The Winslow Boy (1999)
"Oh, do you really think so Miss Winslow? How little you know about men..."
Here’s my second Christmas weepie, and, as with The Railway Children (1970), it’s a moving saga of English understatement — a serious blubfest. It’s Terence Rattigan’s The Winslow Boy. In many ways, this is a tale of two films (even six, if you include television) as The Winslow Boy has been adapted (from the play of 1946) for the Silver Screen twice: in 1948 by Anthony ‘Puffin’ Asquith (with a screenplay by Rattigan) and in 1999 by David Mamet.

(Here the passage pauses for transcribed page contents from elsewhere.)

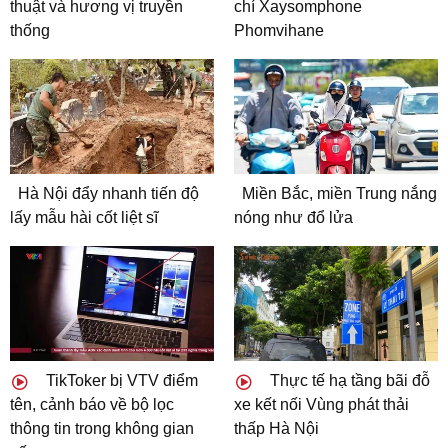
thuật và hương vị truyền
chí Xaysomphone
thống
Phomvihane
Hà Nội đẩy nhanh tiến độ
Miền Bắc, miền Trung nắng
lấy mẫu hài cốt liệt sĩ
nóng như đổ lửa
TikToker bị VTV điểm
Thực tế hạ tầng bãi đỗ
tên, cảnh báo về bộ lọc
xe kết nối Vùng phát thải
thông tin trong không gian
thấp Hà Nội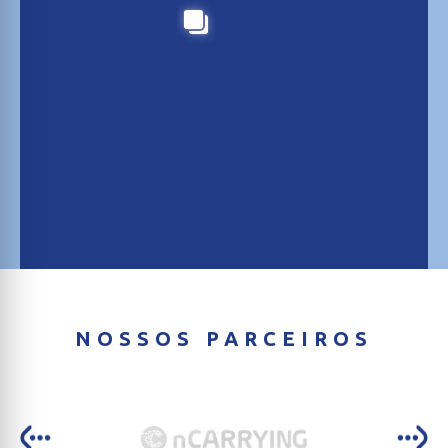
NOSSOS PARCEIROS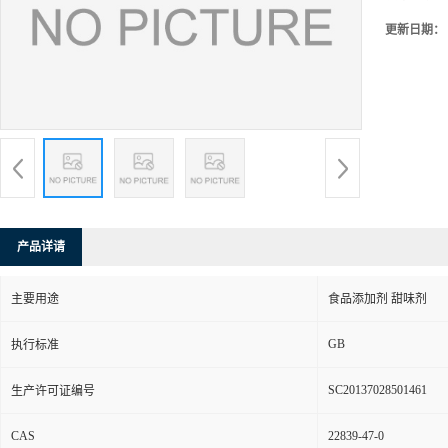
更新日期：
产品详请
主要用途
食品添加剂 甜味剂
GB
执行标准
SC20137028501461
生产许可证编号
CAS
22839-47-0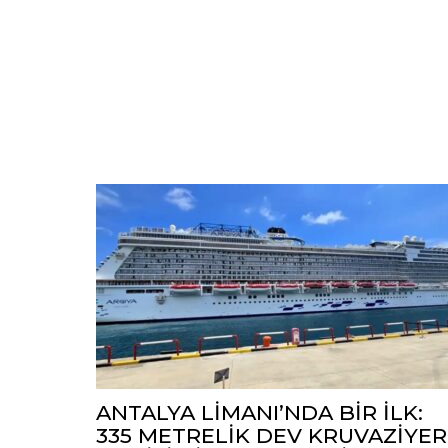
ANTALYA LİMANI’NDA BİR İLK:
335 METRELİK DEV KRUVAZİYER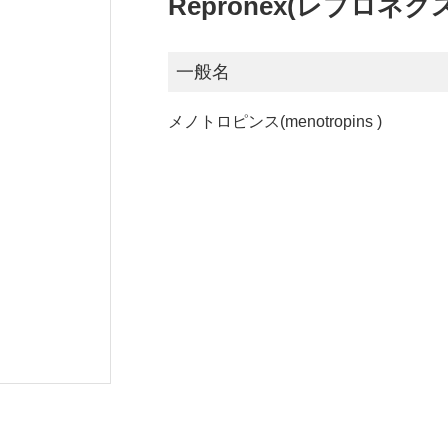
Repronex(レプロネク
一般名
メノトロピンス(menotropins )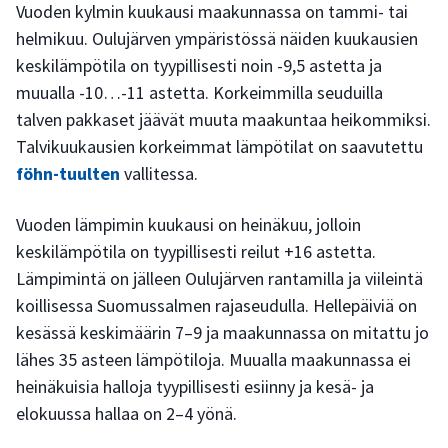
Vuoden kylmin kuukausi maakunnassa on tammi- tai
helmikuu. Oulujärven ympäristössä näiden kuukausien
keskilämpötila on tyypillisesti noin -9,5 astetta ja
muualla -10…-11 astetta. Korkeimmilla seuduilla
talven pakkaset jäävät muuta maakuntaa heikommiksi.
Talvikuukausien korkeimmat lämpötilat on saavutettu
föhn-tuulten
vallitessa.
Vuoden lämpimin kuukausi on heinäkuu, jolloin
keskilämpötila on tyypillisesti reilut +16 astetta.
Lämpimintä on jälleen Oulujärven rantamilla ja viileintä
koillisessa Suomussalmen rajaseudulla. Hellepäiviä on
kesässä keskimäärin 7–9 ja maakunnassa on mitattu jo
lähes 35 asteen lämpötiloja. Muualla maakunnassa ei
heinäkuisia halloja tyypillisesti esiinny ja kesä- ja
elokuussa hallaa on 2–4 yönä.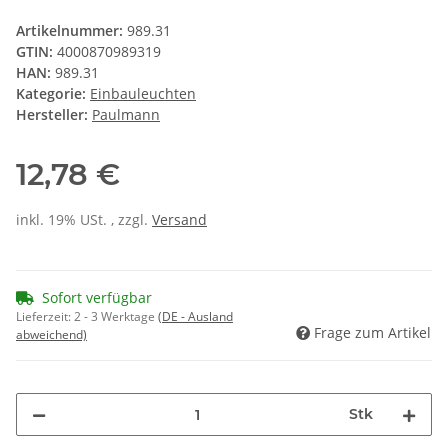
Artikelnummer:
989.31
GTIN:
4000870989319
HAN:
989.31
Kategorie:
Einbauleuchten
Hersteller:
Paulmann
12,78 €
inkl. 19% USt. , zzgl.
Versand
Sofort verfügbar
Lieferzeit:
2 - 3 Werktage
(DE - Ausland
Frage zum Artikel
abweichend)
Stk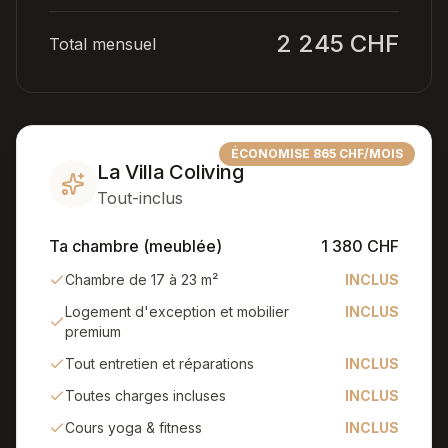
2 245 CHF
Total mensuel
ÉCONOMISE 865 CHF/MOIS
La Villa Coliving
Tout-inclus
Ta chambre (meublée)
1 380 CHF
Chambre de 17 à 23 m²
INCLUS
Logement d'exception et mobilier
INCLUS
premium
Tout entretien et réparations
INCLUS
Toutes charges incluses
INCLUS
Cours yoga & fitness
INCLUS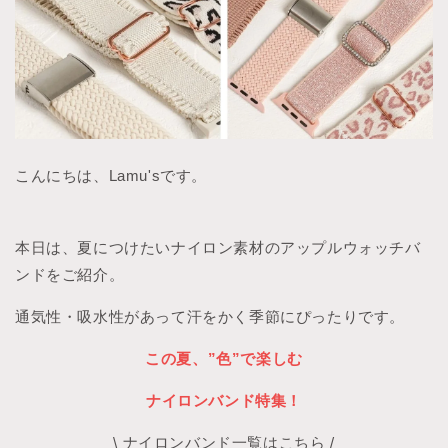
こんにちは、Lamu'sです。
本日は、夏につけたいナイロン素材のアップルウォッチバ
ンドをご紹介。
通気性・吸水性があって汗をかく季節にぴったりです。
この夏、”
色”で
楽しむ
ナイロンバンド特集
！
\ ナイロンバンド一覧はこちら /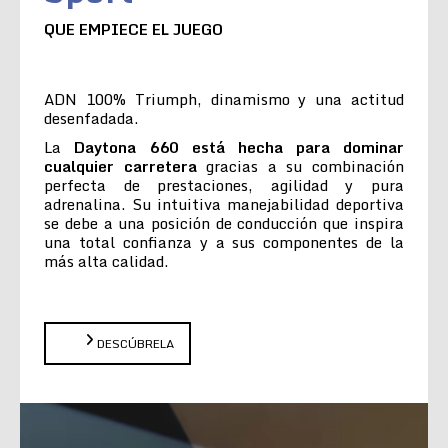
QUE EMPIECE EL JUEGO
ADN 100% Triumph, dinamismo y una actitud
desenfadada.
La
Daytona 660 está hecha para dominar
cualquier carretera
gracias a su combinación
perfecta de prestaciones, agilidad y pura
adrenalina. Su intuitiva manejabilidad deportiva
se debe a una posición de conducción que inspira
una total confianza y a sus componentes de la
más alta calidad.
DESCÚBRELA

There are also four BBC television adaptations: in 1949, 1958 1977 and 1988.
It’s based on a true story. In 1910, George Archer-Shee, the son of an official at the Bank of England, was sacked from Osborne (the Royal Naval College in the Isle of Wight) for the theft of a five-shilling postal order. Sir Edward Carson, the eminent barrister and Irish Unionist, then defended Archer-Shee in court. The case became a cause célèbre in the British press. Archer-Shee was acquitted and paid compensation. In October 1914, he was killed, aged nineteen, at the First Battle of Ypres.

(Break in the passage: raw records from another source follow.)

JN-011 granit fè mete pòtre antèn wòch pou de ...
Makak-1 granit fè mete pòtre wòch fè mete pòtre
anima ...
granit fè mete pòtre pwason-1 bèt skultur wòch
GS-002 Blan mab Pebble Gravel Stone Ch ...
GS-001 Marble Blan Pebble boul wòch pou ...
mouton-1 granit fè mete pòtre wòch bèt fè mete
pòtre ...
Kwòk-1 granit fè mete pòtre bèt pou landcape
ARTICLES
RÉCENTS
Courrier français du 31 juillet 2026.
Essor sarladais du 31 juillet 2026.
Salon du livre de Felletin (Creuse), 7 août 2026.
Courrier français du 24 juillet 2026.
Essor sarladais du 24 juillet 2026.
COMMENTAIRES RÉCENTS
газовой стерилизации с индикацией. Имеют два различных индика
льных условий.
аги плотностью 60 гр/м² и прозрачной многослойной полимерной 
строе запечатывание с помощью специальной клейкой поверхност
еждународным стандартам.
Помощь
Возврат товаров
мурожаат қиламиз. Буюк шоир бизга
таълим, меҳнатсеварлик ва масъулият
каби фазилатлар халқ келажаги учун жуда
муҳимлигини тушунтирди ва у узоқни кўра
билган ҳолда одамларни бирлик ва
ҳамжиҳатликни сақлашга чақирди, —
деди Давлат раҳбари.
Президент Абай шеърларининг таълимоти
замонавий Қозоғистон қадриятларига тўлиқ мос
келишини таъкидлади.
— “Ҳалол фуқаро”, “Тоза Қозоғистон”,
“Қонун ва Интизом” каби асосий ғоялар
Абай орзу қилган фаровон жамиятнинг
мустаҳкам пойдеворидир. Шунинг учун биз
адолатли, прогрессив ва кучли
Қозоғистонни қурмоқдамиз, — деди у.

We have a tendency, I think (and, oh crikey, I’m guilty of this myself), to tidy things away. To pigeonhole. It is, perhaps, an Anglo-American trait. The Top Ten of This. The Top Twenty of That. This film is better than That. That film is better than This. I spent yesterday rewatching The Winslow Boy in its two incarnations, and I like them both — for different reasons. Ultimately, both are products of Rattigan’s genius. I hope you will take the time to watch both films (they’re readily available online) so that you can make up your own mind. The ‘48 version is, perhaps, the stronger of the two: the dramatic scene when Sir Robert Morton KC MP (Robert Donat) cross-examines naval cadet Ronnie Winslow (Neil North) — in many ways what the play and film are all about — is a cracking example of editing and direction, with poor Ronnie reduced to tears under Morton’s barristerial onslaught. The ‘99 version is equally subtle but more nostalgic (it’s set at Christmas), and there’s a decent period feel lacking in the anachronistic ‘48 version, backed by a suitably elegiac soundtrack from Alaric Jans, an impressive and effective pastiche in the manner of Sir Hubert Parry or Ralph Vaughan Williams.

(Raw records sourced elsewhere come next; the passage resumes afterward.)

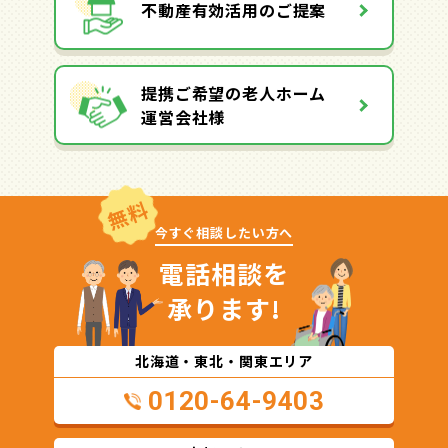
不動産有効活用のご提案
提携ご希望の老人ホーム
運営会社様
無料
今すぐ相談したい方へ
電話相談を
承ります!
北海道・東北・関東エリア
0120-64-9403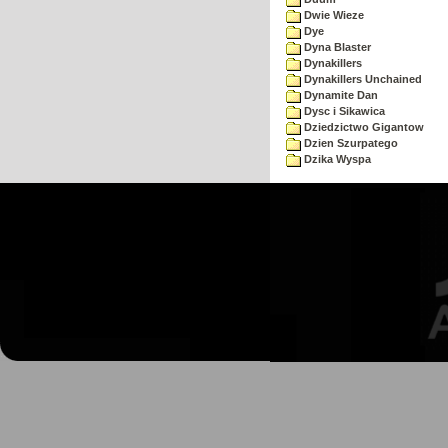
Dwie Wieze
Dye
Dyna Blaster
Dynakillers
Dynakillers Unchained
Dynamite Dan
Dysc i Sikawica
Dziedzictwo Gigantow
Dzien Szurpatego
Dzika Wyspa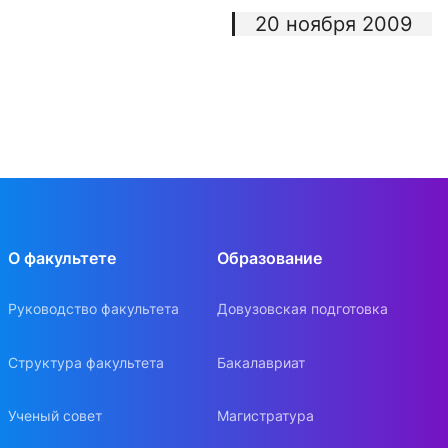
20 ноября 2009
О факультете
Образование
Руководство факультета
Довузовская подготовка
Структура факультета
Бакалавриат
Ученый совет
Магистратура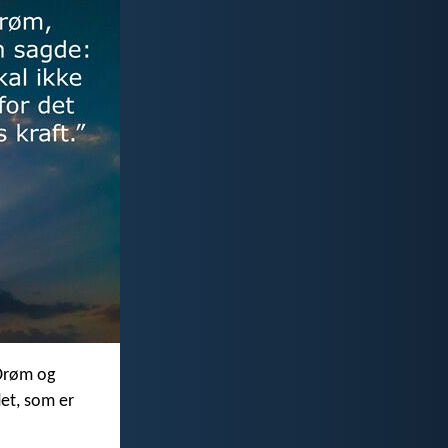
 Drøm og
det, som er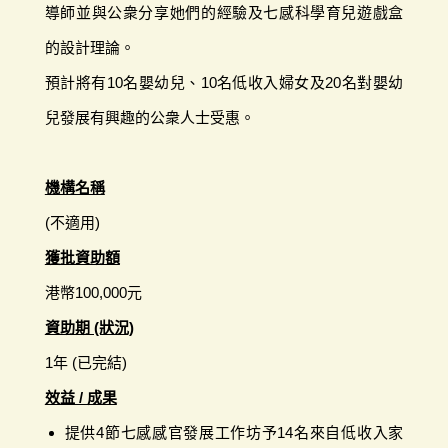
導師並與公衆分享她們的經驗及七感科學育兒遊戲盒
的設計理論。
預計將有10名嬰幼兒、10名低收入婦女及20名對嬰幼
兒發展有興趣的公衆人士受惠。
機構名稱
(不適用)
獲批資助額
港幣100,000元
資助期 (狀況)
1年 (已完結)
效益 / 成果
提供4節七感感官發展工作坊予14名來自低收入家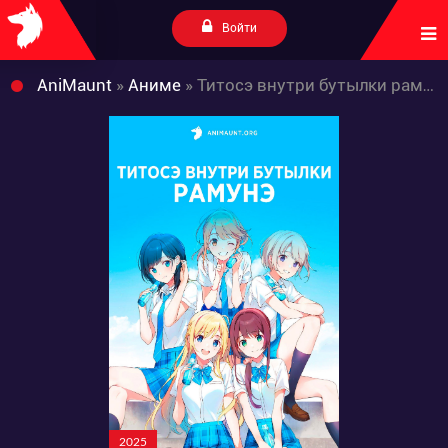
Войти
AniMaunt
»
Аниме
» Титосэ внутри бутылки рамунэ
2025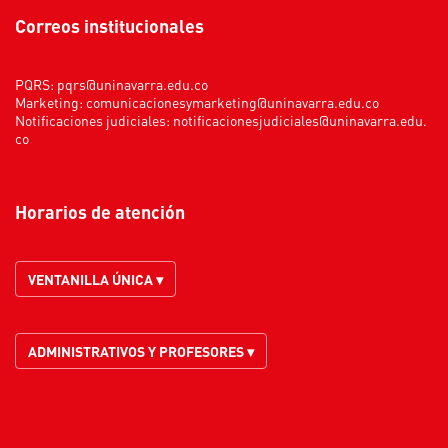
Correos institucionales
PQRS:
pqrs@uninavarra.edu.co
Marketing:
comunicacionesymarketing@uninavarra.edu.co
Notificaciones judiciales:
notificacionesjudiciales@uninavarra.edu.
co
Horarios de atención
VENTANILLA ÚNICA ▾
ADMINISTRATIVOS Y PROFESORES ▾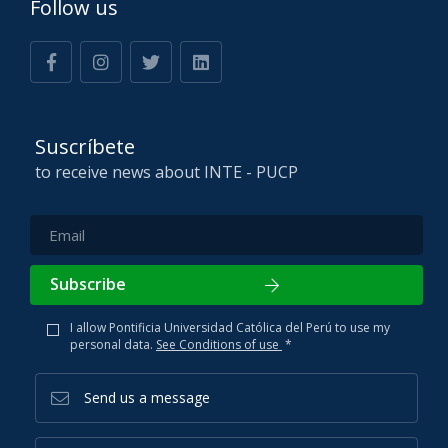
Follow us
Suscríbete
to receive news about INTE - PUCP
Subscribe
I allow Pontificia Universidad Católica del Perú to use my
personal data.
See Conditions of use
*
Send us a message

Arthur Winslow’s fight to clear his innocent son’s name in the more general cause of individual liberty and freedom — ‘let right be done’— is deeply moving. Both films are set just before the outbreak of The Great War. They’re a nice middle-class family, the Winslows. In the original play, they live (from memory) in a South Kensington house, and in the ‘48 version, they live in a suburban villa in Wimbledon. In the ‘99 version, they’re been upgraded. Everything’s a little bit grander. There’s a shuttered Georgian house in what looks very much like Chiswick Mall, and a Drawing Room like something from a fin-de-siècle Sargent painting: Spanish screens of embossed leather, chocolate brown walls and blue and white Chinese porcelain, and Catherine Winslow (the radical, Suffragette daughter played by Rebecca Pidgeon) is engaged to John Watherstone (Aden Gillet) a cornet (i.e. subaltern or Second Lieutenant) in the Royal Horse Guards, with the Victorian Gothic splendour of Lincoln’s Inn standing in for St James’s Palace.